Напрягаюсь, готовый к прыжку. Но песня почему-то льется однозвучно, не заканчивается бурным и страстным шипением, когда глухарь на несколько секунд становится слеп и глух, позволяя охотнику сделать два-три прыжка к нему. Наконец догадываюсь, что имею дело с каменным глухарем, в песне которого нет этого колена. Значит, нужен какой-то иной подход к птице. Не зря предупредил Улукиткан, что к ней под песню не подойдешь. А как же он скрадет?..
Глухарь четко выкроился пышным силуэтом на фоне раскрасневшейся зари и, не смолкая, льет в пространство потоки безудержной песни. На «полу» квохчет копалуха. Она бесшумно перебегает от певца к певцу, как бы не зная, на ком остановить свой выбор, – до того хорошо все поют.
Делаю еще несколько шагов, но предательский наст выдает меня: глухарь внезапно смолкает, сжимается и настороженно повертывает краснобровую голову в мою сторону. Я чувствую на себе взгляд пары острых глаз, глушу дыхание, боюсь пошевелиться.
Медленно тянутся минуты. Сквозь верхние кроны деревьев проникает ласковый утренний свет.
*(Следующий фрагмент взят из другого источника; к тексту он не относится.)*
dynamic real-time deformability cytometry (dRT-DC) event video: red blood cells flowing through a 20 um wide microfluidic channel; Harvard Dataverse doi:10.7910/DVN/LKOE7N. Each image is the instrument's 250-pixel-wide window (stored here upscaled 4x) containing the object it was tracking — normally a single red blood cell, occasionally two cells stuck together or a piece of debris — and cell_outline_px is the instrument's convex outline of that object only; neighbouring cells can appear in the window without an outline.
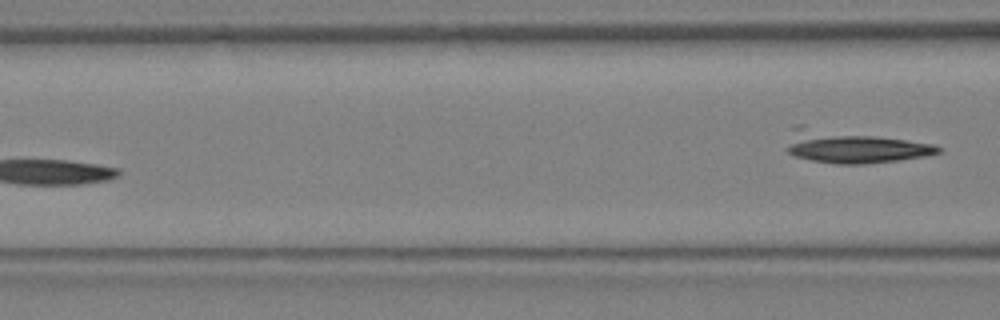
{"species": "Egyptian fruit bat (a non-hibernating species)", "species_latin": "Rousettus aegyptiacus", "temperature_condition": "warm", "stored_images_in_passage": 12, "segment_of_instrument_passage": [2, 2], "camera_frame_rate_fps": 3000, "um_per_image_px": 0.085, "animal": {"sex": "female"}, "frame": {"image": 1, "passage_image": 12, "time_ms": 3.667, "image_size_px": [1000, 320], "cell_outline_px": [[944, 148], [940, 152], [924, 156], [896, 160], [864, 164], [836, 164], [812, 160], [796, 156], [788, 152], [784, 148], [792, 128], [796, 124], [804, 124], [932, 144]], "centroid_in_image_um": [72.39, 12.44], "position_along_channel_um": 94.2, "area_um2": 28.96}}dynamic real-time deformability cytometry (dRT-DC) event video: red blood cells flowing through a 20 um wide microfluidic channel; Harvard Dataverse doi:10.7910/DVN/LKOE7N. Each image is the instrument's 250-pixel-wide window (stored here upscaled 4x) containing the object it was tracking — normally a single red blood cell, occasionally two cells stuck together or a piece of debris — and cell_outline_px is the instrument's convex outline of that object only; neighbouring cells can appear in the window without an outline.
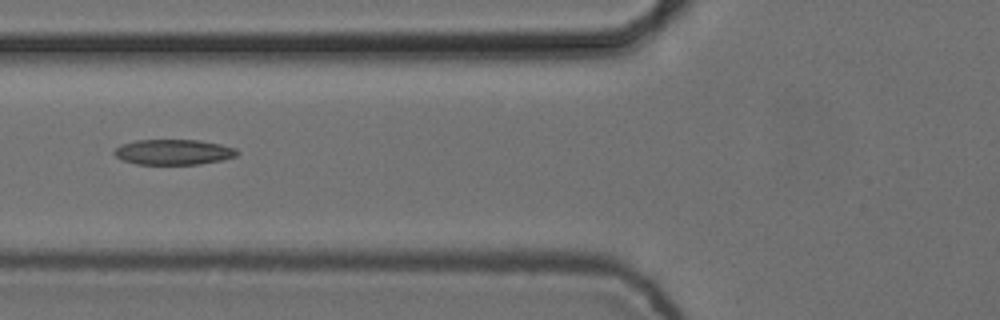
{"species": "common noctule bat (a hibernating species)", "species_latin": "Nyctalus noctula", "temperature_condition": "cold", "stored_images_in_passage": 6, "camera_frame_rate_fps": 3000, "um_per_image_px": 0.085, "animal": {"sex": "female", "body_mass_g": 24.6, "forearm_length_mm": 56.2}, "frame": {"image": 1, "passage_image": 6, "time_ms": 1.667, "image_size_px": [1000, 320], "cell_outline_px": [[240, 152], [236, 156], [220, 160], [200, 164], [136, 164], [120, 160], [112, 152], [120, 144], [136, 140], [200, 140], [220, 144], [236, 148]], "centroid_in_image_um": [14.72, 12.92], "position_along_channel_um": 111.1, "area_um2": 18.26}}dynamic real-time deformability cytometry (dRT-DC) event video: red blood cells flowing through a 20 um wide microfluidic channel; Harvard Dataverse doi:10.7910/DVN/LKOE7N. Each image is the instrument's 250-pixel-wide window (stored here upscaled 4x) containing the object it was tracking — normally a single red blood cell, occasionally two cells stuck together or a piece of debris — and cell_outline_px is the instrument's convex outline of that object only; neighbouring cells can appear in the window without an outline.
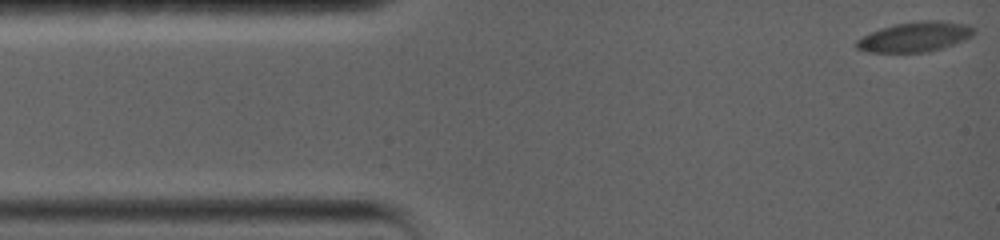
{"species": "common noctule bat (a hibernating species)", "species_latin": "Nyctalus noctula", "temperature_condition": "warm", "stored_images_in_passage": 12, "camera_frame_rate_fps": 5000, "um_per_image_px": 0.085, "animal": {"sex": "female", "body_mass_g": 19.0, "forearm_length_mm": 56.7}, "frame": {"image": 1, "passage_image": 1, "time_ms": 0.0, "image_size_px": [1000, 240], "cell_outline_px": [[976, 32], [972, 36], [952, 44], [928, 52], [868, 52], [856, 48], [856, 40], [880, 28], [896, 24], [916, 20], [940, 20], [964, 24], [976, 28]], "centroid_in_image_um": [77.78, 3.12], "position_along_channel_um": 7.2, "area_um2": 20.35}}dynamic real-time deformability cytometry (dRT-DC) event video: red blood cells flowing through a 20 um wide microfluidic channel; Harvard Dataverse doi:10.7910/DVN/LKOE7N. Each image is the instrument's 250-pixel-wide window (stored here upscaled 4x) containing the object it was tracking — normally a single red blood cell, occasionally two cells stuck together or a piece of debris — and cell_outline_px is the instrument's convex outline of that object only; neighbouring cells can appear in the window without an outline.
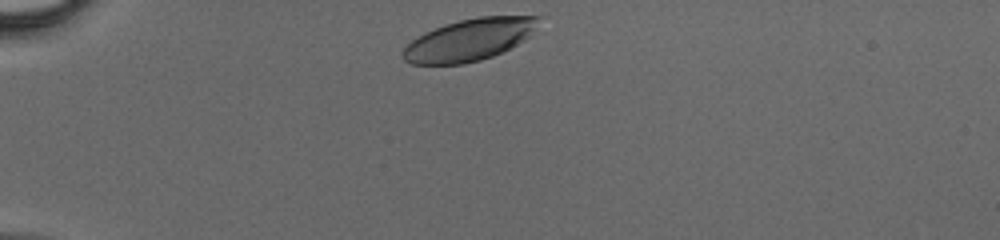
{"species": "human", "species_latin": "Homo sapiens", "temperature_condition": "cold", "stored_images_in_passage": 30, "camera_frame_rate_fps": 3000, "um_per_image_px": 0.085, "donor": {"sex": "male"}, "frame": {"image": 1, "passage_image": 1, "time_ms": 0.0, "image_size_px": [1000, 240], "cell_outline_px": [[544, 16], [528, 36], [524, 40], [492, 56], [480, 60], [464, 64], [412, 64], [404, 60], [404, 48], [412, 40], [424, 32], [444, 24], [460, 20], [480, 16]], "centroid_in_image_um": [39.89, 3.37], "position_along_channel_um": 45.1, "area_um2": 32.77}}
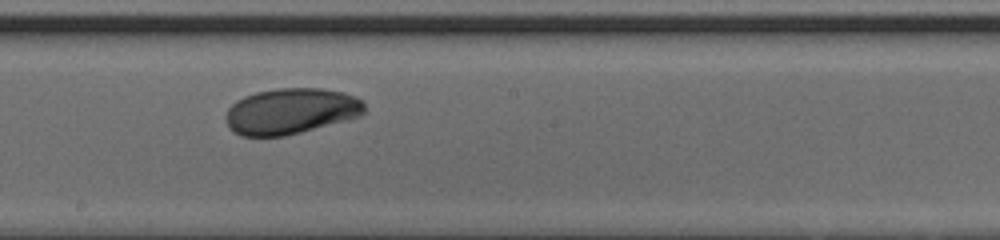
{"frame": {"image": 2, "passage_image": 16, "time_ms": 5.0, "image_size_px": [1000, 240], "cell_outline_px": [[364, 112], [360, 116], [300, 132], [284, 136], [240, 136], [232, 132], [228, 128], [224, 116], [228, 108], [236, 100], [244, 96], [256, 92], [280, 88], [320, 88], [344, 92], [364, 100]], "centroid_in_image_um": [24.68, 9.45], "position_along_channel_um": 223.5, "area_um2": 37.22}}
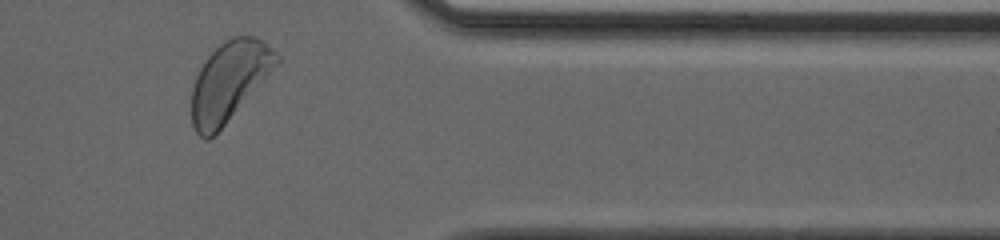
{"frame": {"image": 3, "passage_image": 28, "time_ms": 9.0, "image_size_px": [1000, 240], "cell_outline_px": [[280, 60], [224, 124], [208, 140], [204, 140], [196, 132], [192, 124], [192, 88], [196, 76], [200, 68], [208, 56], [220, 44], [232, 36], [256, 36], [272, 48], [280, 56]], "centroid_in_image_um": [19.45, 6.88], "position_along_channel_um": 392.0, "area_um2": 38.15}}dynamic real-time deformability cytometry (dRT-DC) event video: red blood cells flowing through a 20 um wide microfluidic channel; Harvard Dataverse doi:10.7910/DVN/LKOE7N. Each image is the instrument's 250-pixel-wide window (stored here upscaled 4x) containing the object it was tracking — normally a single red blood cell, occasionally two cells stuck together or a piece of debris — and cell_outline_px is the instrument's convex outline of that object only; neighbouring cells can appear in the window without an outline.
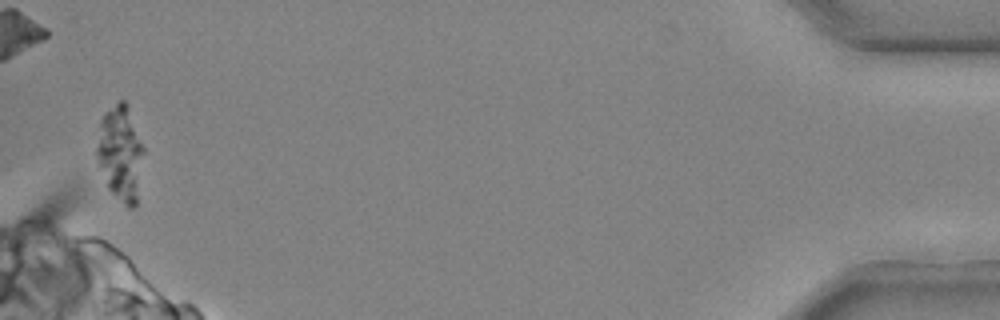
{"species": "common noctule bat (a hibernating species)", "species_latin": "Nyctalus noctula", "temperature_condition": "cold", "stored_images_in_passage": 26, "camera_frame_rate_fps": 3000, "um_per_image_px": 0.085, "animal": {"sex": "male", "body_mass_g": 20.4}, "frame": {"image": 1, "passage_image": 26, "time_ms": 8.333, "image_size_px": [1000, 320], "cell_outline_px": [[144, 152], [136, 208], [128, 208], [108, 188], [96, 156], [96, 148], [100, 120], [104, 112], [120, 100], [124, 100], [128, 104], [144, 148]], "centroid_in_image_um": [10.25, 13.01], "position_along_channel_um": 425.0, "area_um2": 26.07}}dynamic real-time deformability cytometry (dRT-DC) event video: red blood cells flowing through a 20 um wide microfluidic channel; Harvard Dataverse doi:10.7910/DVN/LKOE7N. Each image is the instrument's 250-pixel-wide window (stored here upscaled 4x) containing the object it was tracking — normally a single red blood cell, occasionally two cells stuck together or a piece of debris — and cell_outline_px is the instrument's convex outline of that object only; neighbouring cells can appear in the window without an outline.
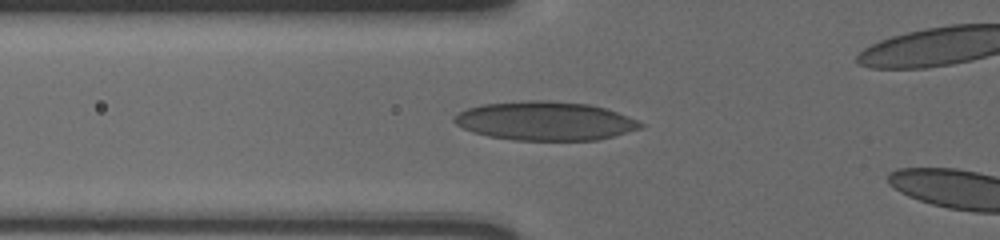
{"species": "human", "species_latin": "Homo sapiens", "temperature_condition": "cold", "stored_images_in_passage": 17, "camera_frame_rate_fps": 3000, "um_per_image_px": 0.085, "donor": {"sex": "male"}, "frame": {"image": 1, "passage_image": 15, "time_ms": 4.667, "image_size_px": [1000, 240], "cell_outline_px": [[644, 124], [640, 128], [612, 136], [596, 140], [512, 140], [488, 136], [472, 132], [456, 124], [452, 120], [460, 112], [468, 108], [484, 104], [532, 100], [548, 100], [588, 104], [604, 108], [616, 112], [636, 120]], "centroid_in_image_um": [46.31, 10.28], "position_along_channel_um": 79.5, "area_um2": 41.67}}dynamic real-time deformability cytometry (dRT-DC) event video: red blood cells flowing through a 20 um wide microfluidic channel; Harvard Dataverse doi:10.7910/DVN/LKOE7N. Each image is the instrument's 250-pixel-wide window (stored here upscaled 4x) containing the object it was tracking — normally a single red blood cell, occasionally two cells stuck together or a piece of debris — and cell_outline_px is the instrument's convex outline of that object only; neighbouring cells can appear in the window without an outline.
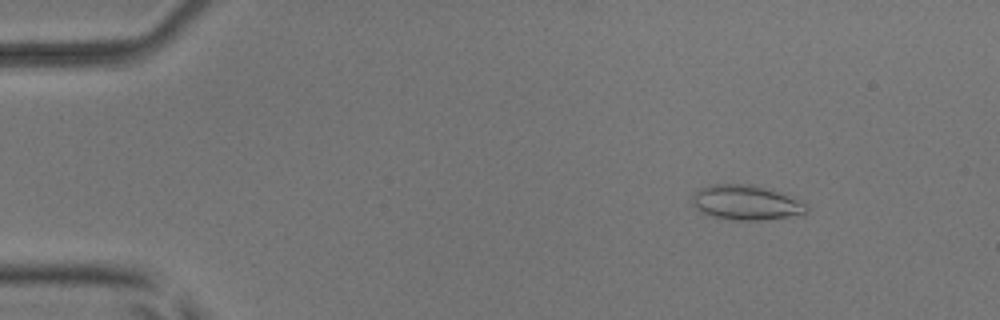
{"species": "common noctule bat (a hibernating species)", "species_latin": "Nyctalus noctula", "temperature_condition": "room temperature", "stored_images_in_passage": 53, "camera_frame_rate_fps": 3000, "um_per_image_px": 0.085, "animal": {"sex": "male", "body_mass_g": 17.9, "forearm_length_mm": 54.2}, "frame": {"image": 1, "passage_image": 7, "time_ms": 2.0, "image_size_px": [1000, 320], "cell_outline_px": [[808, 212], [760, 220], [732, 220], [712, 216], [700, 212], [692, 204], [692, 196], [700, 188], [712, 184], [752, 184], [784, 192], [808, 204]], "centroid_in_image_um": [63.41, 17.2], "position_along_channel_um": 21.6, "area_um2": 23.29}}
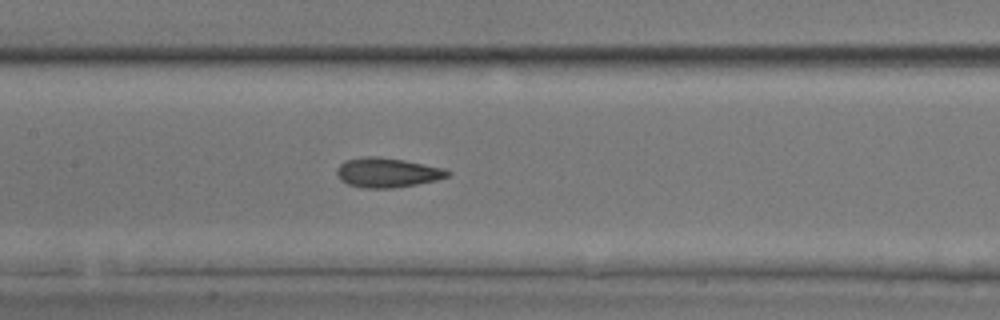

Где-то далеко-далеко, в глубине леса, рождается ветер и, точно шум прорвавшейся воды, приближается и порывисто несется мимо. Глухарь не выдерживает поединка, вытягивает черно-сизую шею, надувает зоб, веером распускает приподнятый хвост. Вот он отбросил кверху голову, щелкнул раз, другой – и вновь полились навстречу утру живые звуки весенней песни. Глухарь поет долго, величаво, сдержанно царапая сучок острыми концами крыльев.